* [Requisitos del problema]:
Por favor, extrae del fragmento sobre los conquistadores el pasaje literal que va desde «Murieron pobres, olvidados.» hasta «y la catedral.», este incluido.

Pocas veces en la historia tanto coraje: cruzaron desiertos calcinados por el sol de la puna, cargando yelmos, corazas, mosquetones, biblias, escapularios; exprimiendo cardos o bebiendo sus propios orines. Cruzaron selvas todavía hoy impenetrables disputando las horquetas con familias de indignados monos o leopardos. Los frailes arrastraban por las escarpadas sierras las imprentas hacia Chuquisaca. Uno, trémulo y empapado, lleva la custodia y el alfabeto con letras de quebracho…
Vivían plenamente las alegrías de la espada. Cien enfrentaban a mil. Se curaban las heridas con un hierro al rojo. Con los años, se jactarían de las cicatrices castrenses como de antiguas amantes. La columna avanzaba siempre, mascullando calumnias, venganzas y complots. Sólo eran leales al coraje y la ambición. Se repartían ‑o se mataban por reinos imaginarios. Y a veces, cuando llegaban a ese oro que les permitiría vivir en un palacio andaluz, se lo jugaban al mus en una noche, como hizo Sierra de Leguisamo con el enorme disco de oro del dios Sol, el Inti del Cuzco.
(Lo único que no aguantaban eran las pantanosas melancolías de Buenos Ayres. Vivieron allí protoformas de tango: Lucía Mianda, El Tigre, El Terapién, Riachuelo y después… de Pedro Mendoza para abajo cayeron en culpas y nostalgias. Andaban como necesitando su psicoanalista; su Rascovsky.)
En el actual agonizadero de jubilación y terapia intensiva no se puede recordarlos son como superhombres nietzscheanos.
Murieron pobres, olvidados. Y los pocos que volvieron no tuvieron audiencia. Eran condottieros en estado salvaje, la corte los despreciaba y temía, como a puñales ensangrentados.
Y aquella olvidada no‑viuda en mantilla negra, de Extremadura o de Jerez, con toda naturalidad, después de veinte años de ausencia, les preguntaría con el amor de siempre: «¿qué te preparo? ¿Quieres una alubias con tocino?».
Fue hacia fines de este quinto siglo cuando emergió la pirámide del templo mayor de México‑Tenochtitlán. Había estado sepultada en la laguna bajo la librería‑editorial porrúa en la esquina de Sierra y República Argentina. (Los de la telefónica habían zahondado por los cimientos buscando un cortocircuito.) Hoy luce espléndidamente restaurada frente al zócalo y la catedral.
Este 1992 que pudo haber traído rencores y divisiones termina en una síntesis positiva, proyectándonos hacia un verdadero renacimiento de la iberoamericanidad. Nos sentimos parte de un imperio cultural vivo y pujante. Somos una gran fuerza, con más cohesión cultural que los mismos países de la Comunidad Europea. Habitamos un gran continente verbal que conlleva valores propios, todavía preservados de los fracasos de esta modernidad que Miller calificó como «pesadilla de aire acondicionado».

* [Registros proporcionados]:
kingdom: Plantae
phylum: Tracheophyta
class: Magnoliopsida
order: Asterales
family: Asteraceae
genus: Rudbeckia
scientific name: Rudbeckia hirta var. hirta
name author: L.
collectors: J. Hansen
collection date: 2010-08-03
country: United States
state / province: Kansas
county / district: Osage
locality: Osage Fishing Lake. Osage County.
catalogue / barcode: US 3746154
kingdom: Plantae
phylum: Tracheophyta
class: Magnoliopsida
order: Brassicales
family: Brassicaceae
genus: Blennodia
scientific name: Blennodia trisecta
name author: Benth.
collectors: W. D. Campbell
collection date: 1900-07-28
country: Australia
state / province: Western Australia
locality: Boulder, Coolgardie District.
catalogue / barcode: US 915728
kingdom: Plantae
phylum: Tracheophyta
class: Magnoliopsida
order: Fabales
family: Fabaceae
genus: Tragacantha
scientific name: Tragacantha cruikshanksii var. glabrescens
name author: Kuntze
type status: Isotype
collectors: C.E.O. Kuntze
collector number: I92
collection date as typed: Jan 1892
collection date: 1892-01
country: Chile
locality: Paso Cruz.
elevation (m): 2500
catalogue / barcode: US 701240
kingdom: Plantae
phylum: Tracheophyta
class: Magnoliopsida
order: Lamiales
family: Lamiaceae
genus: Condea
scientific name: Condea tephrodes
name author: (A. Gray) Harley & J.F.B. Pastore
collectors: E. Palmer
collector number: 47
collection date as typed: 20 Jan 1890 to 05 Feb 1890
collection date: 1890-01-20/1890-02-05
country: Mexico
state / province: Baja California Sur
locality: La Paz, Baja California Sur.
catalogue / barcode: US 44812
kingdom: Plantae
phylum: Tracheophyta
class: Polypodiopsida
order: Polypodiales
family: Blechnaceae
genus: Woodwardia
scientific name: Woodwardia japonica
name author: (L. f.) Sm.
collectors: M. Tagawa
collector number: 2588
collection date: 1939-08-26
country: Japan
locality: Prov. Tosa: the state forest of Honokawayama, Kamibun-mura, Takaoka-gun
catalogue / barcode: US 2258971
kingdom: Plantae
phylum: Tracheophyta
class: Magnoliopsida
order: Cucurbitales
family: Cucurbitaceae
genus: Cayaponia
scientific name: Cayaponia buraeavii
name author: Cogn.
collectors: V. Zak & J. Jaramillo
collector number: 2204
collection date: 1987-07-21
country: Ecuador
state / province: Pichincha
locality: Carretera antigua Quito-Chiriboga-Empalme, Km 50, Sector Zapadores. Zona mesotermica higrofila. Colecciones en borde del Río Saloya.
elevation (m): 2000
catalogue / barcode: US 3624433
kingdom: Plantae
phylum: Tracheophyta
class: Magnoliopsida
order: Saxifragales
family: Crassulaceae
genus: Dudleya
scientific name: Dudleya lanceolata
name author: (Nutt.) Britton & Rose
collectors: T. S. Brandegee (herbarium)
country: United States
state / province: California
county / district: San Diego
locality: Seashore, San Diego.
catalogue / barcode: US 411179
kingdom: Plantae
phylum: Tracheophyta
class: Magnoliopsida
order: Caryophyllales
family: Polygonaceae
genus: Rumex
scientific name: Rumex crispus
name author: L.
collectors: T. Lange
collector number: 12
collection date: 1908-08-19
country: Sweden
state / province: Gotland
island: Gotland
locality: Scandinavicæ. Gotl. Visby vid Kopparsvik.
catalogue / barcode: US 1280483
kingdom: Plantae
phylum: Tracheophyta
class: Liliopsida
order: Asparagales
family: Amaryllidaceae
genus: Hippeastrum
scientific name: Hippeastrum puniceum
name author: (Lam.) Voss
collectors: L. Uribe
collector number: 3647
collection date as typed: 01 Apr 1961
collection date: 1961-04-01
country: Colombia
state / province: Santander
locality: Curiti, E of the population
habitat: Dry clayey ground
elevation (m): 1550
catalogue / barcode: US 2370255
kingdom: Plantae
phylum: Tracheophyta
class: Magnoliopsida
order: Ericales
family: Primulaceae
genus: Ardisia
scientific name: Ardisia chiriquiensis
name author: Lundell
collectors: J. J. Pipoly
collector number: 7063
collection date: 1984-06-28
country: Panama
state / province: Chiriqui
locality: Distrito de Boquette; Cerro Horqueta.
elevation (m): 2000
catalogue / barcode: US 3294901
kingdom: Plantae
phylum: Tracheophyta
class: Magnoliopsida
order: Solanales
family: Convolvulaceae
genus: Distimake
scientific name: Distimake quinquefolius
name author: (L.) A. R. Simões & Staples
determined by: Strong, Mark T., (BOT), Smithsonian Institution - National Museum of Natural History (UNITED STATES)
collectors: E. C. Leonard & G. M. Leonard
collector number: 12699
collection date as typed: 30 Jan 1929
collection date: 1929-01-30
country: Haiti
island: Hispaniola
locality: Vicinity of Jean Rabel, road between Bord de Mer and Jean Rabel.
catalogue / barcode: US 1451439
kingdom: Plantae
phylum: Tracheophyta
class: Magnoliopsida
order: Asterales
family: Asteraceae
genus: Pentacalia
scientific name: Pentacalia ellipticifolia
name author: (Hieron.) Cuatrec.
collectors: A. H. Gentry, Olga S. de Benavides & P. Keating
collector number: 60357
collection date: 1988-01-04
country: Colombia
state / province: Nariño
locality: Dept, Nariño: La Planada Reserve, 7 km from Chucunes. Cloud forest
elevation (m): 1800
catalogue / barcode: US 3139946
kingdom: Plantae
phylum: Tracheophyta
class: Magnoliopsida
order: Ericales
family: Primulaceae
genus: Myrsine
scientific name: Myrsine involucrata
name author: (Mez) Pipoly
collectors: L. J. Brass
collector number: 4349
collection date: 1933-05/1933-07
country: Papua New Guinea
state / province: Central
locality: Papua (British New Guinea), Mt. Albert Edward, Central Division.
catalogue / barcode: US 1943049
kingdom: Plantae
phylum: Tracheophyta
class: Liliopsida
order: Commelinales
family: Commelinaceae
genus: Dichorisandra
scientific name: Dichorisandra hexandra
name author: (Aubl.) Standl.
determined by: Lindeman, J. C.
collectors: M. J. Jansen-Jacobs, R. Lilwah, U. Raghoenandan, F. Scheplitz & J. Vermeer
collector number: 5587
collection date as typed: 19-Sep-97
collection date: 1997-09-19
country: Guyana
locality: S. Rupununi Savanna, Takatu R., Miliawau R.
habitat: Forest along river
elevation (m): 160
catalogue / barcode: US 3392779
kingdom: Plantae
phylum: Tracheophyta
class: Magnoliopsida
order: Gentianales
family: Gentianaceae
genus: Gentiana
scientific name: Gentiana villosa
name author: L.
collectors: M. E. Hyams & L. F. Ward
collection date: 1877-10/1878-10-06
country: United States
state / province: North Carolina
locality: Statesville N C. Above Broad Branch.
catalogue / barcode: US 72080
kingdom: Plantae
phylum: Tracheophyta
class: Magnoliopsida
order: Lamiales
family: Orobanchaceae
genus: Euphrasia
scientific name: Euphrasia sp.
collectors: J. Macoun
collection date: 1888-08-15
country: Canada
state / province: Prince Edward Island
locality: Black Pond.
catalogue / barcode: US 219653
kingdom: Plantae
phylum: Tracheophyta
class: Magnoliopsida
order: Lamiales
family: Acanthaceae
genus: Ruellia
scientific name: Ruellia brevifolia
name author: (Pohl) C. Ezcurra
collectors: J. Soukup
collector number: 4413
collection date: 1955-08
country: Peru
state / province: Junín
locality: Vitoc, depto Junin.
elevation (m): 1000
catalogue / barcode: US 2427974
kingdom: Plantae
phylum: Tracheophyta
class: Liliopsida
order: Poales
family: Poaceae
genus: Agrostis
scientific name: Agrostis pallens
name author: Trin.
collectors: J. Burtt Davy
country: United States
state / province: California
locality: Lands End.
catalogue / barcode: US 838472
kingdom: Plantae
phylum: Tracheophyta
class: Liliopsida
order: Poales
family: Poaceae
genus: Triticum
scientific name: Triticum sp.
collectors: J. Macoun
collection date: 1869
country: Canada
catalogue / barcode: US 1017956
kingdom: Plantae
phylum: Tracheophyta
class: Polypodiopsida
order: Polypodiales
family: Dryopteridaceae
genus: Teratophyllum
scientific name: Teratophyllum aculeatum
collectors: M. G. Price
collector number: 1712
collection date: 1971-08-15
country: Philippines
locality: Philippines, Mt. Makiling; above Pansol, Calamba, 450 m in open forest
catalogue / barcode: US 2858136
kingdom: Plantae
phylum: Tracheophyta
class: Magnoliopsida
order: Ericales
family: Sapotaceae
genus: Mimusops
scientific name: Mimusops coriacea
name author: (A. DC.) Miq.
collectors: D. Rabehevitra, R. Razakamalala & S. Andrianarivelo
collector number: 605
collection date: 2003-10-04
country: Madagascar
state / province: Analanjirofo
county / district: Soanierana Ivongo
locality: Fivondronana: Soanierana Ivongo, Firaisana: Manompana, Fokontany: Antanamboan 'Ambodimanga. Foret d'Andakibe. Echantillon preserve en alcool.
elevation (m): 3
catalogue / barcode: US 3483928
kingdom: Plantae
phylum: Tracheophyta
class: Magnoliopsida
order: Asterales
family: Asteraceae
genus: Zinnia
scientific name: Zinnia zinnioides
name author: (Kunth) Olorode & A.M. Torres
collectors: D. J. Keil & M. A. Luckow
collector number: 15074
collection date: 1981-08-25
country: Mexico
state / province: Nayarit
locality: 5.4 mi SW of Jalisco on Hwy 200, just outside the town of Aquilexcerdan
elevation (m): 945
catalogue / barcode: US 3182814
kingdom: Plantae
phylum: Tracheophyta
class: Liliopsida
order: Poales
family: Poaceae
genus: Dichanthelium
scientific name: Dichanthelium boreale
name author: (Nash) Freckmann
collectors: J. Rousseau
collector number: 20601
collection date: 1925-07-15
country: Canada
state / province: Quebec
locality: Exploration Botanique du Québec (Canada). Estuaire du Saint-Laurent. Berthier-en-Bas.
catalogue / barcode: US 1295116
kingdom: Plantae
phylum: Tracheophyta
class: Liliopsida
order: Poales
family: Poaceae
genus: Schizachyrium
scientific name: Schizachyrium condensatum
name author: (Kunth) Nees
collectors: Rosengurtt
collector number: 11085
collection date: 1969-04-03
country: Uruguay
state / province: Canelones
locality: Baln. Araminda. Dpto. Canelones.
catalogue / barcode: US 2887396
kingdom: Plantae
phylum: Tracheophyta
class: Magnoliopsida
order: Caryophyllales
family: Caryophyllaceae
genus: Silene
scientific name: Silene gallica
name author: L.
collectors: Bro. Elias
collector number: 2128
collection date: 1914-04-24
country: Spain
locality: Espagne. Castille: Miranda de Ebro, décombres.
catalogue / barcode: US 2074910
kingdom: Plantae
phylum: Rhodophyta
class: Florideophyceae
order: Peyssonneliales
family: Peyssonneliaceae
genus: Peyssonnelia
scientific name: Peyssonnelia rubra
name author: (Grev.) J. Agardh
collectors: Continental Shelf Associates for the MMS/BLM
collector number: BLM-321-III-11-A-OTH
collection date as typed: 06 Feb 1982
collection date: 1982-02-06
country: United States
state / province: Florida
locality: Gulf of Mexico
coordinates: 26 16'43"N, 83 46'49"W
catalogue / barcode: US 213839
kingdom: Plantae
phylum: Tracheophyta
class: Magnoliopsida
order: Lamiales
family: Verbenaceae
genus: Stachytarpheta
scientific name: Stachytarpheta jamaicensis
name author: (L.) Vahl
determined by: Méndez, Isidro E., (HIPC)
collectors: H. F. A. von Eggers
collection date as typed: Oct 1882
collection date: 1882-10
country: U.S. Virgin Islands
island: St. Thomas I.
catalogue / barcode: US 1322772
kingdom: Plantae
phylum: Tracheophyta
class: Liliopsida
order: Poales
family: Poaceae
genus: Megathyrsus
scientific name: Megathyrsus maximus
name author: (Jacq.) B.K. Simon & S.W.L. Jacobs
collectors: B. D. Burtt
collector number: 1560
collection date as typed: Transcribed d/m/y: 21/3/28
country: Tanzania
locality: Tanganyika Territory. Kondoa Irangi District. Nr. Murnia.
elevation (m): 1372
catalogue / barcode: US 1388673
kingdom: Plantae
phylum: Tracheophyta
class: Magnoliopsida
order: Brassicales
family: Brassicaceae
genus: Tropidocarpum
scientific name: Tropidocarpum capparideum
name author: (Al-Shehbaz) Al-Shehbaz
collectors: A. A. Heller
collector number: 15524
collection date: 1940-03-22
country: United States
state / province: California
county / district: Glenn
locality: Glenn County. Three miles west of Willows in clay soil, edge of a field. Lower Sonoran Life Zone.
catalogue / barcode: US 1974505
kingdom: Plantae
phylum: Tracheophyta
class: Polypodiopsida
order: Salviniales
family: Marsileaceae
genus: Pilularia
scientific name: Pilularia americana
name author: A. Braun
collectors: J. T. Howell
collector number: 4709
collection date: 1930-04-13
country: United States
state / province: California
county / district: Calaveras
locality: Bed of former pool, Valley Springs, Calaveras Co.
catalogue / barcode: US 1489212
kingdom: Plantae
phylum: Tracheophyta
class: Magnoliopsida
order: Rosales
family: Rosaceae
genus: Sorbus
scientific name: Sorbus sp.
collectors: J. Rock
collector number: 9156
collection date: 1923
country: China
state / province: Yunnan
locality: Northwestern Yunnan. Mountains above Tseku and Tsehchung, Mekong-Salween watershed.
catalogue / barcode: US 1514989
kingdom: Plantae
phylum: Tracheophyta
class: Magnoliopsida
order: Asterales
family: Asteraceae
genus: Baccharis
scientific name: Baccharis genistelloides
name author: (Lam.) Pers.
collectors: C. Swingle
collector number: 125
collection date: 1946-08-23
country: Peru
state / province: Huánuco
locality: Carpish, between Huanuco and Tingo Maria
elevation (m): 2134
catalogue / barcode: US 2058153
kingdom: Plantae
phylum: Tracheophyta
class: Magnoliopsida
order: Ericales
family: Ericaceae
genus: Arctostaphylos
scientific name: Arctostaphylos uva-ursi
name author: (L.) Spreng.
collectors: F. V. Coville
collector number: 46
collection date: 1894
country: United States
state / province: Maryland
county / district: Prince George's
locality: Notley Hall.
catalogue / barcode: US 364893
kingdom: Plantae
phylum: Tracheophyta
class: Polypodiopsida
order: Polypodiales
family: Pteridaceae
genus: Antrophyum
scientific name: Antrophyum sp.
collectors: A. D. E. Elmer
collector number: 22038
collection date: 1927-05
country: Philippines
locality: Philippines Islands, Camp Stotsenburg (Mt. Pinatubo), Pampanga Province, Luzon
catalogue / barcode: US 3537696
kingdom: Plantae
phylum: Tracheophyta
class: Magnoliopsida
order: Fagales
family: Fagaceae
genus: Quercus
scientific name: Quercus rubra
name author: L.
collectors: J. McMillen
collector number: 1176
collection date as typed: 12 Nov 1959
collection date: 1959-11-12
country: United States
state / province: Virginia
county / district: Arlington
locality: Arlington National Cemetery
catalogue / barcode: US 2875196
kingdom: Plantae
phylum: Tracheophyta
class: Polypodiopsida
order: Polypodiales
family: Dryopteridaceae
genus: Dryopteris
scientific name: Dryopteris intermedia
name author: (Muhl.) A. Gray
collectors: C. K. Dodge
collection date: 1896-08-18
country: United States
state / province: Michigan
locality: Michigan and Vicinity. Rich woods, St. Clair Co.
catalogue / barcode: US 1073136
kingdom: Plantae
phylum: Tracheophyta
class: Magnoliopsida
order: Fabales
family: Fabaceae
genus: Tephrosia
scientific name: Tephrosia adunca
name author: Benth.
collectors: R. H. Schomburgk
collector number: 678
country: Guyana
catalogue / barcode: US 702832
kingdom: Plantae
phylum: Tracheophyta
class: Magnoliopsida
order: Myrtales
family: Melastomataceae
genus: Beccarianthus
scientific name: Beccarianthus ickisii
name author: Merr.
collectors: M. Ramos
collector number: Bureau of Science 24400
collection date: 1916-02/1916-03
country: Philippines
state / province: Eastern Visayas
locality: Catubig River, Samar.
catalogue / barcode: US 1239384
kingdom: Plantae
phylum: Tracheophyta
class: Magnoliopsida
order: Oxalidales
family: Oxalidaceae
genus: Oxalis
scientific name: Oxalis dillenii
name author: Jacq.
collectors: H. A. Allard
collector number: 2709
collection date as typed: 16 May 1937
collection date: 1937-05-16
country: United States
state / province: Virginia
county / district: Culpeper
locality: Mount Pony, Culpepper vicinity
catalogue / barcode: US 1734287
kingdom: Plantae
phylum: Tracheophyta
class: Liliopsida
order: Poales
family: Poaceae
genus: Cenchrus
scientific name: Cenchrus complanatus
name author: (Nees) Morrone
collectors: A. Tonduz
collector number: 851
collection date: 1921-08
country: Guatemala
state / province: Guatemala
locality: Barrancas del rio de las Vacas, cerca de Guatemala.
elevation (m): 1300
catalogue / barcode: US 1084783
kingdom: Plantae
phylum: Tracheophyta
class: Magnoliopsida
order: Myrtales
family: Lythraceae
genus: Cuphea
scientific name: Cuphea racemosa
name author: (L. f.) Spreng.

* [Resultado del ejercicio]:
Murieron pobres, olvidados. Y los pocos que volvieron no tuvieron audiencia. Eran condottieros en estado salvaje, la corte los despreciaba y temía, como a puñales ensangrentados.
Y aquella olvidada no‑viuda en mantilla negra, de Extremadura o de Jerez, con toda naturalidad, después de veinte años de ausencia, les preguntaría con el amor de siempre: «¿qué te preparo? ¿Quieres una alubias con tocino?».
Fue hacia fines de este quinto siglo cuando emergió la pirámide del templo mayor de México‑Tenochtitlán. Había estado sepultada en la laguna bajo la librería‑editorial porrúa en la esquina de Sierra y República Argentina. (Los de la telefónica habían zahondado por los cimientos buscando un cortocircuito.) Hoy luce espléndidamente restaurada frente al zócalo y la catedral.